Gathering together his resources over time, he put out his first self-released album, Beautiful Wreck of the World, in 1999. It was chosen as one of the Top Ten Albums of the Year by critics at Billboard Magazine, The Village Voice and Stereo Review.
Lucinda Williams called "On the Road to Calvary," Nile's song for Jeff Buckley, "One of the most beautiful songs I've ever heard." The album reached the finals of the Independent Music Awards for Best Rock Album of the Year.
In the fall of 2003, Nile was invited to share the stage at three concerts with the E Street Band, including the two final Giants Stadium shows as well as the two last shows of that particular tour at Shea Stadium.
In 2006, Nile released Streets of New York, which some may consider to be his best work to date, due to its production and songwriting. Former Time magazine music critic and Academy Award-winning screenwriter Jay Cocks writes of Streets of New York, "The tunes he writes and plays with such blowtorch vibrancy get the myth and magic and danger and sadness and love in this town--of this town--truer, and righter, than anything I've heard since Dion. This record is a head-twister and heart-wrencher. It's rock and roll at its best. It's New York at its best. And there's nothing better than that."

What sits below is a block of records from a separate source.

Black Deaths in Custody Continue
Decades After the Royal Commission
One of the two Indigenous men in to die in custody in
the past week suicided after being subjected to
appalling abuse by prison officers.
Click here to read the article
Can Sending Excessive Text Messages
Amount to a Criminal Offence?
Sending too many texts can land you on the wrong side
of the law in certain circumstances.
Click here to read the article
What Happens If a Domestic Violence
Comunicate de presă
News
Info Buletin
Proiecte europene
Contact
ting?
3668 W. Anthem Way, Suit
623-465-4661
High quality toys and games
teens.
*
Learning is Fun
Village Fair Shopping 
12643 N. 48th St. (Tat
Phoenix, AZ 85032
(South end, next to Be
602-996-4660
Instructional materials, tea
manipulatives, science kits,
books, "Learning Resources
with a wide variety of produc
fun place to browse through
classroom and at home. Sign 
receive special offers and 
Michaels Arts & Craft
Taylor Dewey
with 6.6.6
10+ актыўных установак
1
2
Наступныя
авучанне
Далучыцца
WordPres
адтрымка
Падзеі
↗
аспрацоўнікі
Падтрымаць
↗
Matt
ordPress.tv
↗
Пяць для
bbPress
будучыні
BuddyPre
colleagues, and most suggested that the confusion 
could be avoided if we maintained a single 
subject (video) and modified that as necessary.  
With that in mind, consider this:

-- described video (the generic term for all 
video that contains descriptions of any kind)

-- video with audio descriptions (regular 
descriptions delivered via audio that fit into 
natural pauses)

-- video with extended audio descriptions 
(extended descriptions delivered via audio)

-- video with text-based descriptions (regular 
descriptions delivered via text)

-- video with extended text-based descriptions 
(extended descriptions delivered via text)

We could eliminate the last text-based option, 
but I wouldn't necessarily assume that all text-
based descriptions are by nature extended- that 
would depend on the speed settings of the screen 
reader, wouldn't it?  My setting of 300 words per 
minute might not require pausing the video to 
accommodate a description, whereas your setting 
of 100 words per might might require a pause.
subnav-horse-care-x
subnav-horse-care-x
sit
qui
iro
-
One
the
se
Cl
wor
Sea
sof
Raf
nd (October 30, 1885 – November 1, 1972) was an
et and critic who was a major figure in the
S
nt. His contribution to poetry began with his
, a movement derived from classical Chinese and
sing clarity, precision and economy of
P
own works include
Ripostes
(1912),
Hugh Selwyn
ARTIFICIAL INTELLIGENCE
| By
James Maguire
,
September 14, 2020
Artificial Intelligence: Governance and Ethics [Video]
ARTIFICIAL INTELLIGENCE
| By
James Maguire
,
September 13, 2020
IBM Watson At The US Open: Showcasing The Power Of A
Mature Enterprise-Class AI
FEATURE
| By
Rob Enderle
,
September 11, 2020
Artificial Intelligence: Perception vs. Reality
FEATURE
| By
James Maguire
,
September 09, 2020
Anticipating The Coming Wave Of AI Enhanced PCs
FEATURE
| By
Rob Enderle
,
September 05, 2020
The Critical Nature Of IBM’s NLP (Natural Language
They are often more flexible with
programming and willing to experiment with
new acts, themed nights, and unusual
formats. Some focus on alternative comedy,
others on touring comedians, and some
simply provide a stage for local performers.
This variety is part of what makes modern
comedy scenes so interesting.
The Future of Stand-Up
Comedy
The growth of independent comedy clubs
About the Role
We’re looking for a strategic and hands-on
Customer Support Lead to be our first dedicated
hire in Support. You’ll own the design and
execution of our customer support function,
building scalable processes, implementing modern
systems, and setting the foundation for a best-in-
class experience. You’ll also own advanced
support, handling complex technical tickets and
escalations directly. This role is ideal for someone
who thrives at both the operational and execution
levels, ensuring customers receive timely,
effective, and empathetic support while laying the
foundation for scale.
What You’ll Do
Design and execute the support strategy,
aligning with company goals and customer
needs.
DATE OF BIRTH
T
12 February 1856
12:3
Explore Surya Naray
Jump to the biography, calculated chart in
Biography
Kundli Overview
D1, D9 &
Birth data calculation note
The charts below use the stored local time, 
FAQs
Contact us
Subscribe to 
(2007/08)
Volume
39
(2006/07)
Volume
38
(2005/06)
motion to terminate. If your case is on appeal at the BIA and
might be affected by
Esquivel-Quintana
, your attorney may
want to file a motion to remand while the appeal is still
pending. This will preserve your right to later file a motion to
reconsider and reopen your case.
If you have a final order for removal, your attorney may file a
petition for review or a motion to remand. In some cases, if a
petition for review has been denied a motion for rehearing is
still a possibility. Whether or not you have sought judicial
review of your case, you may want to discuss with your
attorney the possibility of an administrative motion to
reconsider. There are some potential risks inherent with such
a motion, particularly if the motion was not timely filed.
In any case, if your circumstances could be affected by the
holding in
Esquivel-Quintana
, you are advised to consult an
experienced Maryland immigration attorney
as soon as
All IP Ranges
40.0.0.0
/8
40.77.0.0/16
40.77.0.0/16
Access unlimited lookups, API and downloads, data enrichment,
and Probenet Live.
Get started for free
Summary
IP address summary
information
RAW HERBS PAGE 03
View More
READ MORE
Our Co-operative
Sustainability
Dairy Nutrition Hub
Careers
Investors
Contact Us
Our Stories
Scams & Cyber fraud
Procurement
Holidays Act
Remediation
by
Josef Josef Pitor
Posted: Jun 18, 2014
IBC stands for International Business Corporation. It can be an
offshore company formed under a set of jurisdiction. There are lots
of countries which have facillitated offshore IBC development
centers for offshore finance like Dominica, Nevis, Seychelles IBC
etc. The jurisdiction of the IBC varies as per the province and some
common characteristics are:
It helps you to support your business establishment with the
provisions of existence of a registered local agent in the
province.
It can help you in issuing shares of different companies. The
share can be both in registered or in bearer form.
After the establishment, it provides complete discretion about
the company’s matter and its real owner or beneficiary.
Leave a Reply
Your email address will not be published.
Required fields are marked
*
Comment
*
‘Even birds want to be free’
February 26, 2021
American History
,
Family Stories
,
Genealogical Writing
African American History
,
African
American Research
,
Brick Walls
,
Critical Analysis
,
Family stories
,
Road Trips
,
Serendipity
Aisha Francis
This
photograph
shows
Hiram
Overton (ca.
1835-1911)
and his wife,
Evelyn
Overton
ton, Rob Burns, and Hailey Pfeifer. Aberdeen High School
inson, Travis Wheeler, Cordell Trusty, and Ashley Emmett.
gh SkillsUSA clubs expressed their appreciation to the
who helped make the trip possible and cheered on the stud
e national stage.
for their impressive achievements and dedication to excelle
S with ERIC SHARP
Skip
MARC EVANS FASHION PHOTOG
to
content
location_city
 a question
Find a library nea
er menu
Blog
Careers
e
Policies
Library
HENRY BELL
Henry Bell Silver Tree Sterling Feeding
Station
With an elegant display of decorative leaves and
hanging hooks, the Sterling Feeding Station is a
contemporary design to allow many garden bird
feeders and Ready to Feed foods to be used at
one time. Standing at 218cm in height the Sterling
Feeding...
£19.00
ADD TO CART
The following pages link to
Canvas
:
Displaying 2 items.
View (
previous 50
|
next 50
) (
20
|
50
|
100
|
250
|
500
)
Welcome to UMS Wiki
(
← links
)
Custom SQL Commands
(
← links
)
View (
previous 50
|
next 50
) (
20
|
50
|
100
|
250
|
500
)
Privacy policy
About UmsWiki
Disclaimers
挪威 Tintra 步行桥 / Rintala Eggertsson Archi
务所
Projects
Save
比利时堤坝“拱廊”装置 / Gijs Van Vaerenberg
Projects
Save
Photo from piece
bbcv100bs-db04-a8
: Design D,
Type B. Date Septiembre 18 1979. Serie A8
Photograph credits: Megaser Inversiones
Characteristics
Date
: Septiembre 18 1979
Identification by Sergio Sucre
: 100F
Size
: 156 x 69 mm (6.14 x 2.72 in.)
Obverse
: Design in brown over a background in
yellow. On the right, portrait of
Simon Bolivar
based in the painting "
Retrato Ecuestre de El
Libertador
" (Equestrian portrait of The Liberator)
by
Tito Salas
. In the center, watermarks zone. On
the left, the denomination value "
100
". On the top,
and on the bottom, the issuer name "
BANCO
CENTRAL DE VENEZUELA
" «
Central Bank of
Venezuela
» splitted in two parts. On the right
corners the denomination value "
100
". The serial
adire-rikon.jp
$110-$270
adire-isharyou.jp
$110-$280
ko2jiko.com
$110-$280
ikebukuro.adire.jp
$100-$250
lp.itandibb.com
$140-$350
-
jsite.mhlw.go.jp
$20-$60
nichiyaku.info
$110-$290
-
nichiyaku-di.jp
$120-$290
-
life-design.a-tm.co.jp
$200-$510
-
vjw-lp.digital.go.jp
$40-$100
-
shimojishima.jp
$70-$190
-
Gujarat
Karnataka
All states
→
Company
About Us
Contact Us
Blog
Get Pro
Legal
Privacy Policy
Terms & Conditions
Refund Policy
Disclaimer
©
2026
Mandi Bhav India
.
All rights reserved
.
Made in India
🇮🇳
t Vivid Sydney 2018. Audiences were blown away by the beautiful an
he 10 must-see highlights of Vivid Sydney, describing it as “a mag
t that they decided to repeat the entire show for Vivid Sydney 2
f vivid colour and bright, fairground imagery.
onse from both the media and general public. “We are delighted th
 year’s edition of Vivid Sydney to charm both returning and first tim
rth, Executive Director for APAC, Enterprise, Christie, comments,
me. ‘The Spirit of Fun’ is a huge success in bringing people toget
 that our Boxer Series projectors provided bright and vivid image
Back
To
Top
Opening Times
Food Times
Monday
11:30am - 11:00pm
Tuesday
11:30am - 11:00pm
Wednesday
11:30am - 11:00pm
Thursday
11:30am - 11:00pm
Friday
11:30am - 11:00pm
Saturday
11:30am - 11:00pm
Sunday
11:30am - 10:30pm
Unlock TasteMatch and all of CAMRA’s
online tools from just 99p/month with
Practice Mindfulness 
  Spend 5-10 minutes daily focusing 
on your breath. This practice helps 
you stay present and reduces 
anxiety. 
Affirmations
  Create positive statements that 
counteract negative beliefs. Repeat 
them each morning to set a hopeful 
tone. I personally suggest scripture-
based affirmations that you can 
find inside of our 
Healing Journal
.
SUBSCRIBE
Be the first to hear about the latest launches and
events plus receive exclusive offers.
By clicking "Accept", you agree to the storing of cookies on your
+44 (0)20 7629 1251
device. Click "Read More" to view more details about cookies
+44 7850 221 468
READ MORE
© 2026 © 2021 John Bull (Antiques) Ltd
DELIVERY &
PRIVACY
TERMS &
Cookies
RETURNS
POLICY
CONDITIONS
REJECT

House Of A Thousand Guitars was released to positive reviews on April 14, 2009.
On April 23, 2013 at a ceremony in Leeds, UK, Nile was named Legacy Ambassador for the Buddy Holly Educational Foundation.
On June 25, 2013, Nile releases his eighth full-length studio album, American Ride through Loud & Proud Records. Nile originally had planned on self-distributing through money raised on PledgeMusic.com. The decision to sign onto a record label occurred after he was approached by Tom Lipsky, president of Loud & Proud Records.
At a surprise appearance at the 2015 Light of Day Benefit in Asbury Park, New Jersey, Bruce Springsteen joined Nile on stage to perform Nile's One Guitar.
 On May 28, 2015, at the Best Buy Theatre in New York City, Nile joined Bruce Springsteen, Joan Jett, Roger Daltrey and Billy Idol at the 11th annual MusiCares MAP Fund benefit concert to honor Pete Townshend for his commitment to helping other musicians with addictions.
On July 27, 2018 Nile released the album "Children of Paradise". The album was well received and given excellent reviews. Associated Press' Kiley Armstrong says it is "his best album to date". In a July 2018 review of the album Audiophilie says "Willie Nile has a lot to say and clearly some great songs in his back pocket. You just need to listen. If you have even a bit of conscience remaining, you should listen to Willie's albums of the last 10 years or so. You might just get inspired by his 21st century renaissance.
Nile was inducted into the Buffalo Music Hall of Fame in 2005.
But, soon after his 1981 album, 'Golden Down,' Nile's career was put on hold, due to music business legal issues that derailed his career for a decade.